Instructing your own solicitor (and getting your insurer to pay for it).
There is an obscure and not well known piece of Law which gives people the right to have a say in which Solicitor carries out work for them – even when it is the person’s insurance company that is paying for that legal work. The piece of Law, for those who are interested, is the Insurance Companies (Legal Expenses Insurance) Regulations 1990.
What those regulations say is that an insurance company must afford the policy holder the right to “entrust the defence of his interests” to a Lawyer of his or her choice. There are a few exceptions and limitations to the rule but, in the main, for most categories of rights, a policy holder should not feel pressured to accept legal advice from a Solicitor of the insurance company’s choosing.
This is, perhaps, particularly important for clients living a long distance away from where their insurance company’s solicitor is based. Also, clients who value a more personal service or face-to-face meetings with their Solicitor can benefit from these regulations.

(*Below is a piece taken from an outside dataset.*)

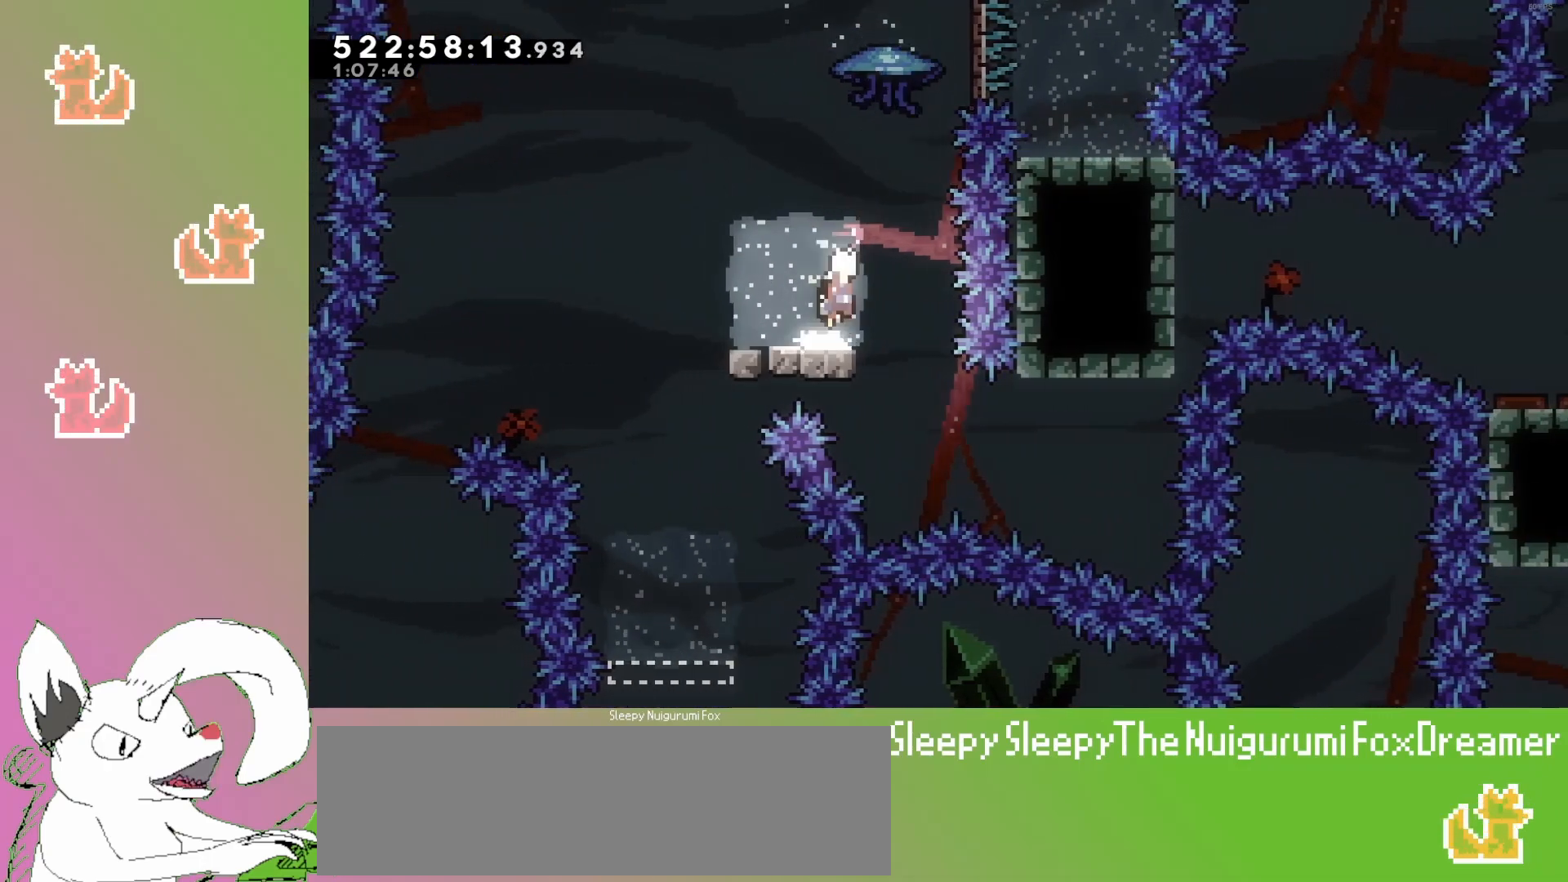
{"keys": ["right", "up"], "events": [[133, "right", "up"], [133, "up", "down"], [200, "dash", "down"], [300, "jump3", "up"], [367, "dash", "up"], [433, "right", "down"]]}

If you have an insurance policy which gives you the benefit of legal expenses insurance (this normally means that the insurance company would protect you from the cost of the legal advice you need) you should either ask your insurer directly to confirm that they are happy for your to instruct your own Solicitor or just contact your Solicitor. Many Solicitors (myself included) will be quite happy to approach your insurance company directly if they think there is the prospect of some work for them.